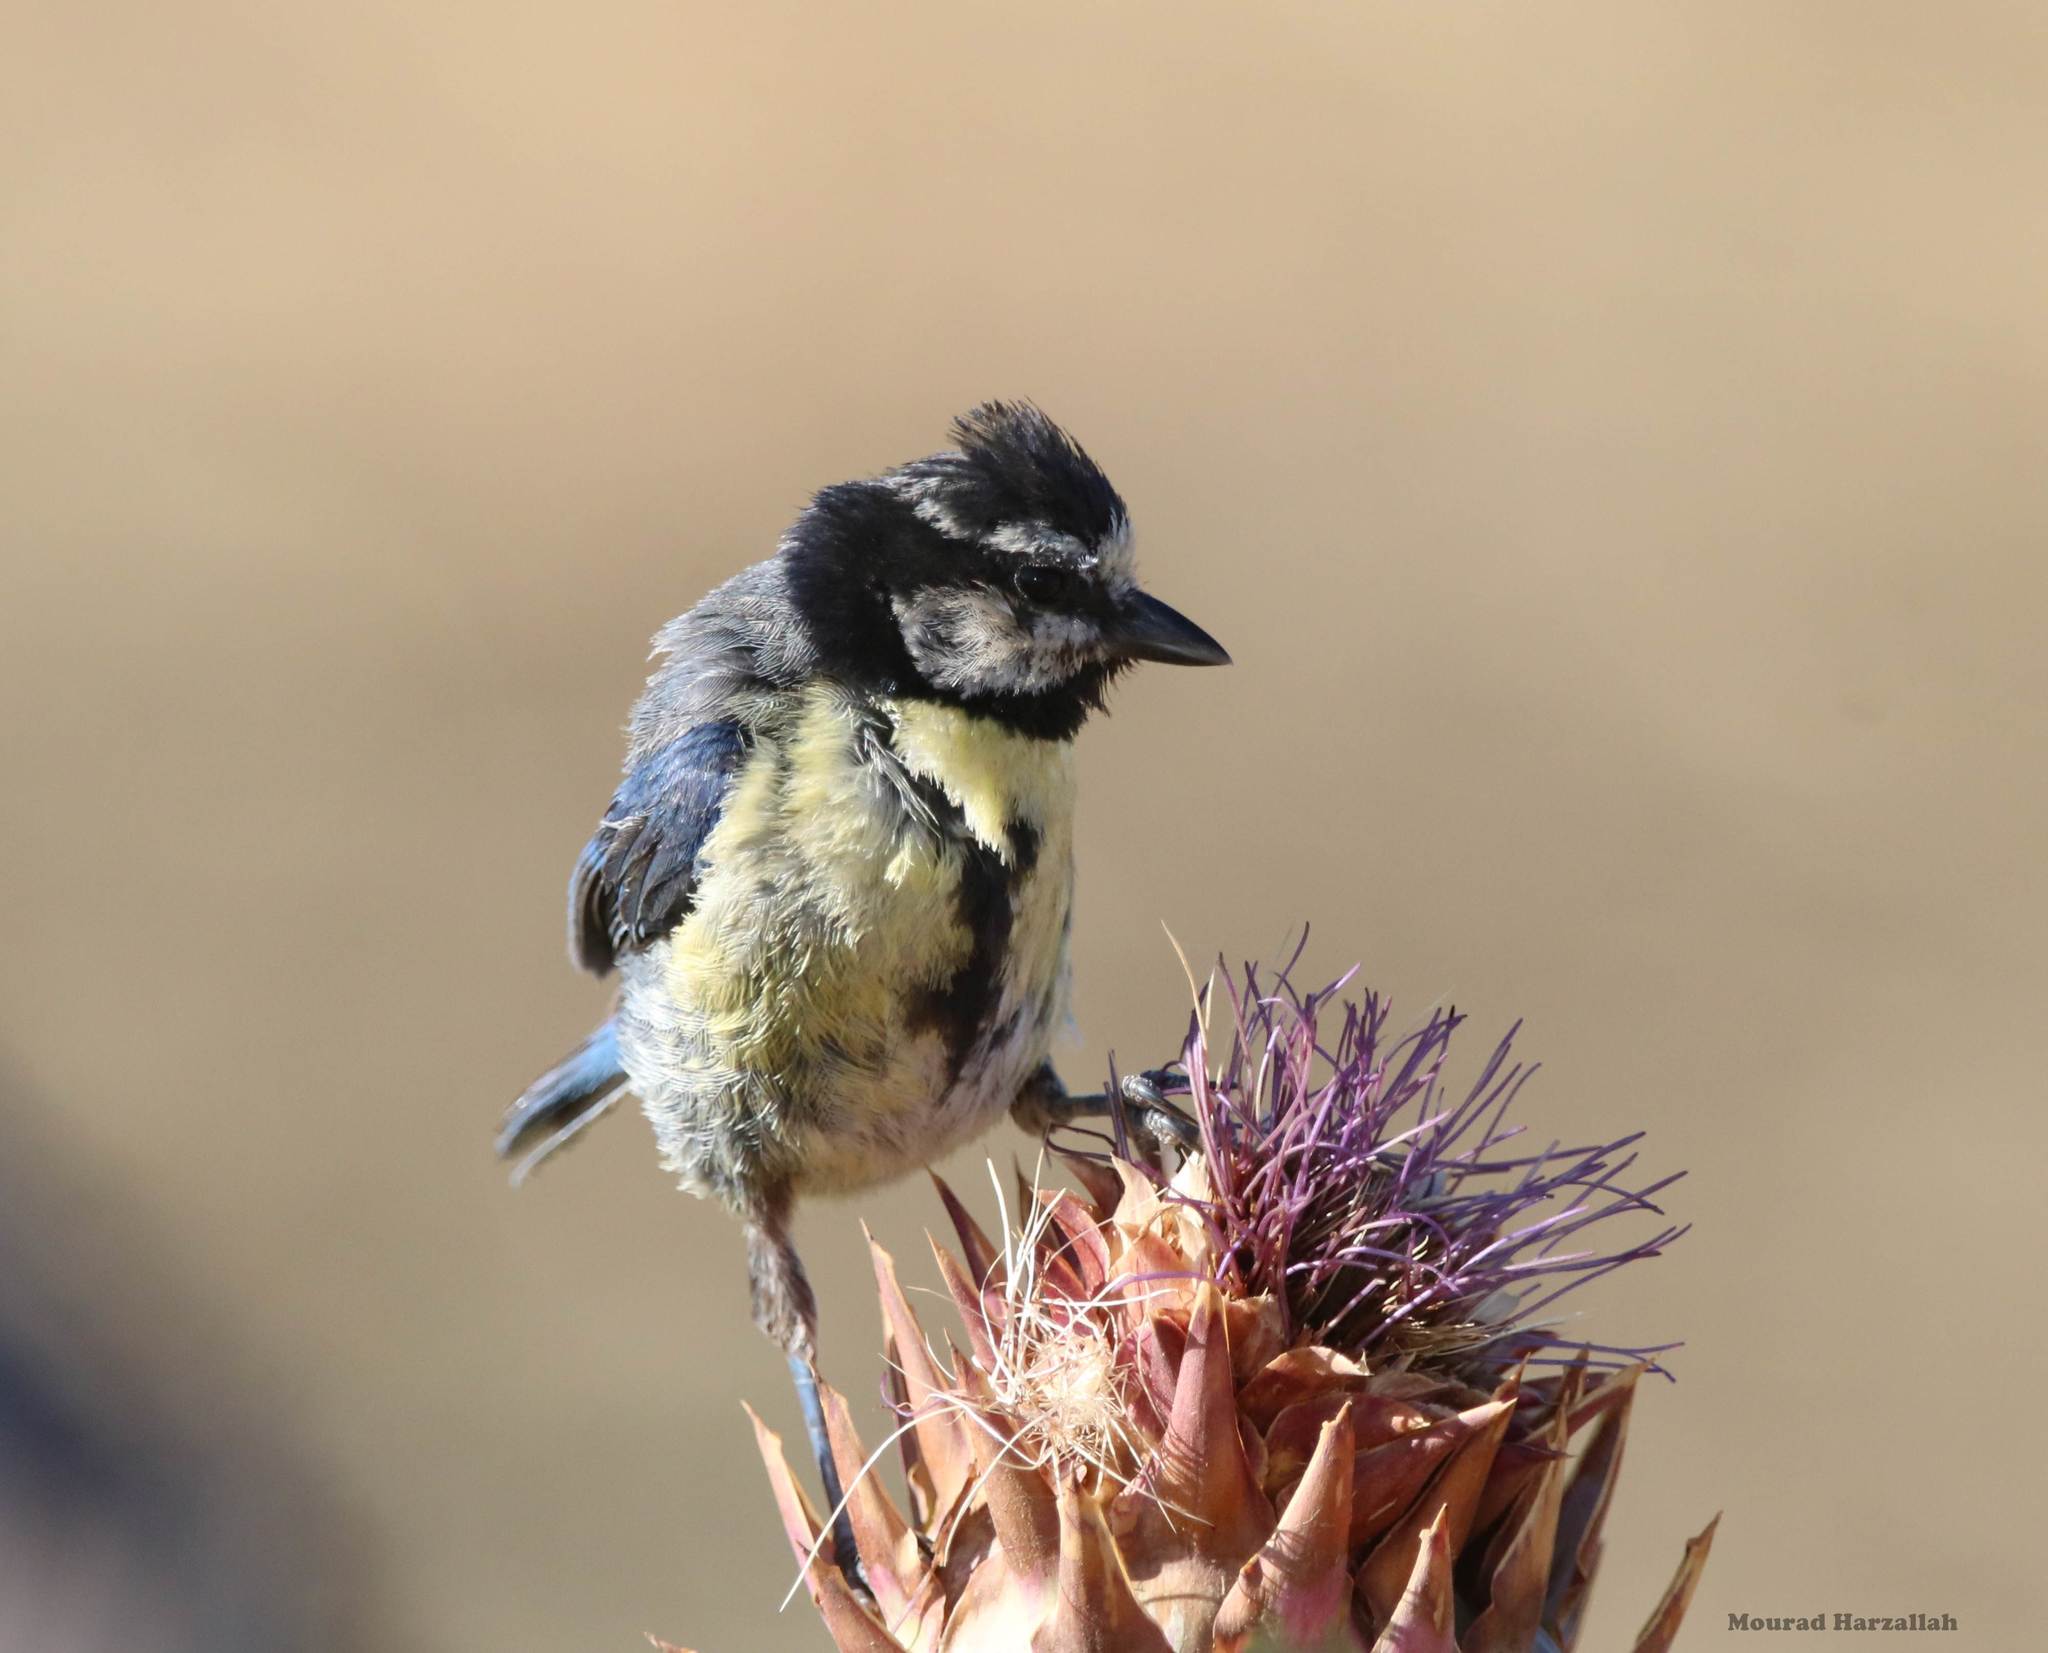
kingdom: Animalia
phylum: Chordata
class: Aves
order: Passeriformes
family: Paridae
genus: Cyanistes
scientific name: Cyanistes teneriffae
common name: African blue tit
# # # # #
▶ **BRIEF**: Reproduce word for word the classification lines that accompany all the items above, leaving out the pictures.

▶ **COMPLETE ANSWER**:
kingdom: Animalia
phylum: Chordata
class: Aves
order: Passeriformes
family: Paridae
genus: Cyanistes
scientific name: Cyanistes teneriffae
common name: African blue tit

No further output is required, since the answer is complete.